Last year the board reviewed initial data on population size in the trustee areas. The figures showed that some areas had as many as 46,000 residents while others had around 16,000.
The areas have not been altered since the school district formed 50 years ago, though the populations in each area have changed.
According to the data presented in June, Area 4, which contains Corona del Mar middle and high schools and five Newport Beach elementary schools, had the largest population, with 46,171.
Area 5, including Newport Elementary, had the smallest, with 16,369.
Area 2, which contains six Costa Mesa schools, and Area 7, containing Rea, Victoria and three other Westside Costa Mesa elementary schools, had populations of nearly 40,000. More than half of Area 7’s population is Latino, according to the data.
Area 3, which includes Back Bay High School and Kaiser and Mariners elementary schools, and Area 6, which contains Woodland Elementary School in Costa Mesa and three Newport Beach schools, had populations of just over 19,000.

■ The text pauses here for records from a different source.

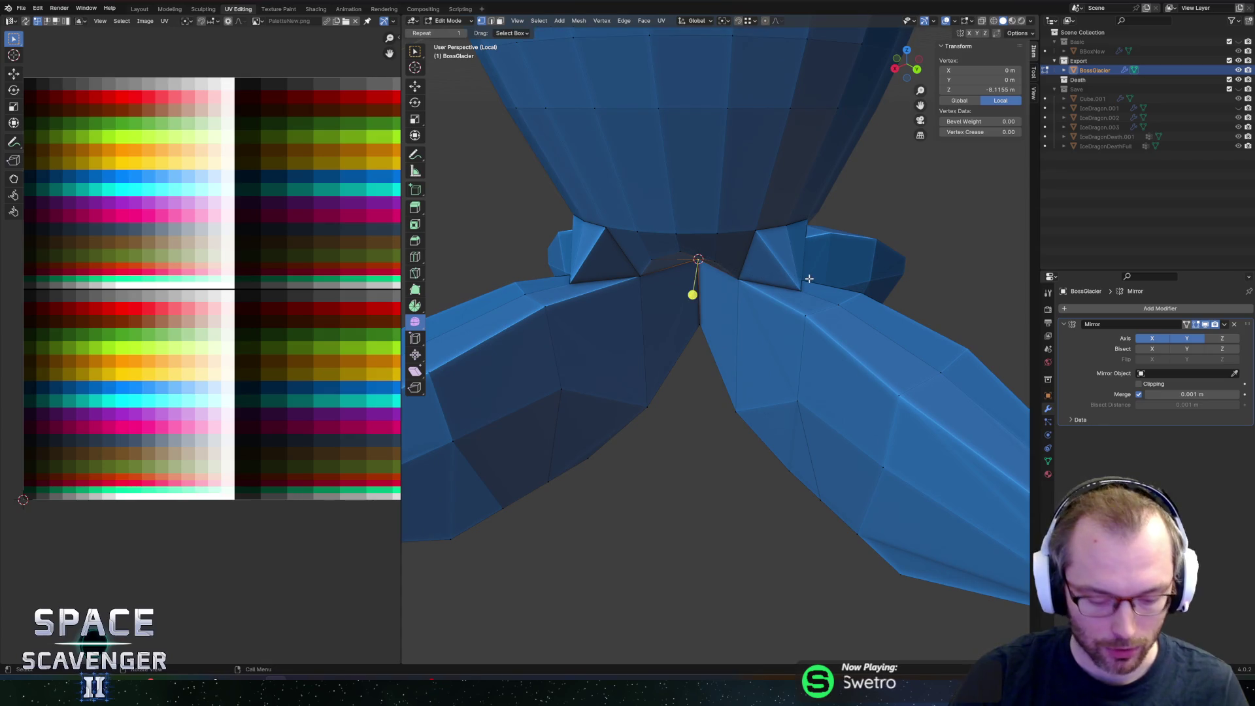
# Step: Scale the selection using Individual Origins as the pivot point
pyautogui.press('period')
pyautogui.press('2')
pyautogui.press('s')
pyautogui.press('shift+z')
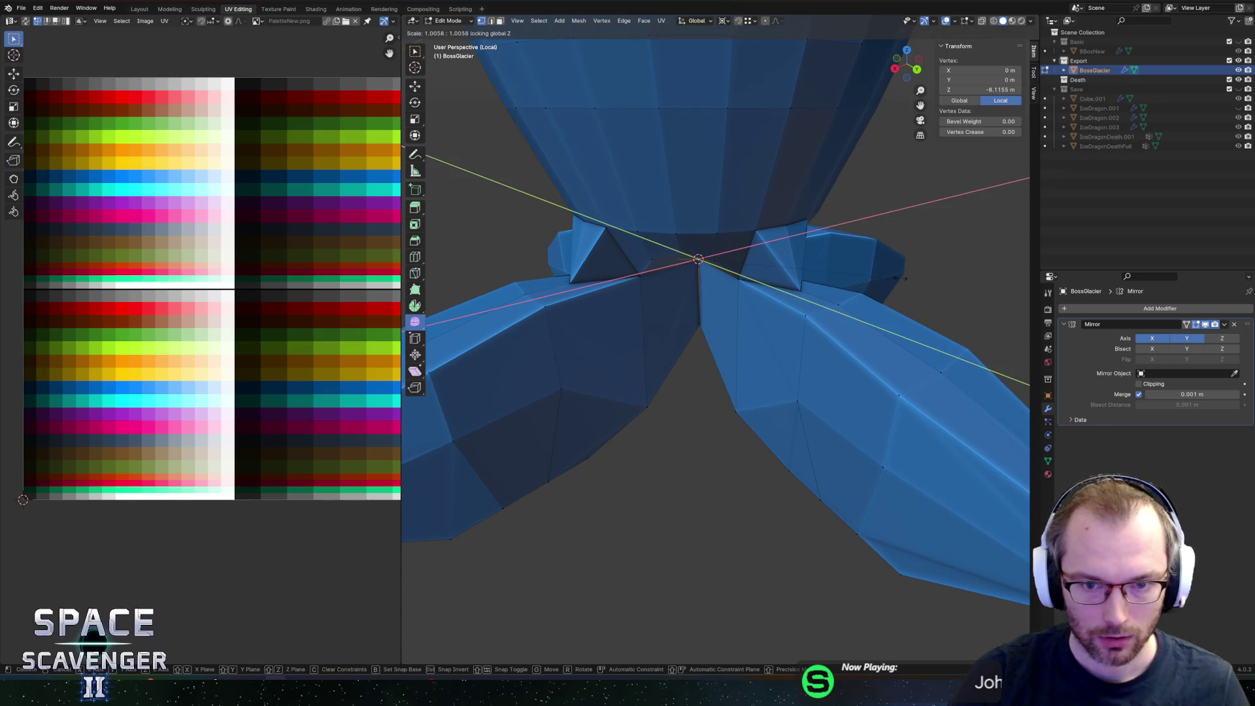
pyautogui.press('shift+z')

In Area 1, which has Estancia and Early College high schools, TeWinkle Intermediate School and three Costa Mesa elementary schools, the population was 17,464.
A new committee of residents from each area is reviewing proposed zone adjustments alongside a demographer.
At-large voting system challenged
A complaint filed in Orange County Superior Court in August alleges the district’s at-large system for electing board members violates the California Voting Rights Act, saying it “suffers from racially polarized voting that prevents Latinos from electing candidates of their choice.”
The complaint alleges that the trustee areas, as apportioned, “exacerbate the vote dilution of NMUSD’s at-large election system.”
Britt Dowdy, president of the Newport-Mesa Federation of Teachers, thanked the board Tuesday for discussing the readjustment.
“Unions are all about democracy and empowering people to vote,” Dowdy said. “As we know, we have many first-generation citizens and voters in this community who are sons and daughters of immigrant families. We applaud the efforts to try and give them a stronger voice through democracy.”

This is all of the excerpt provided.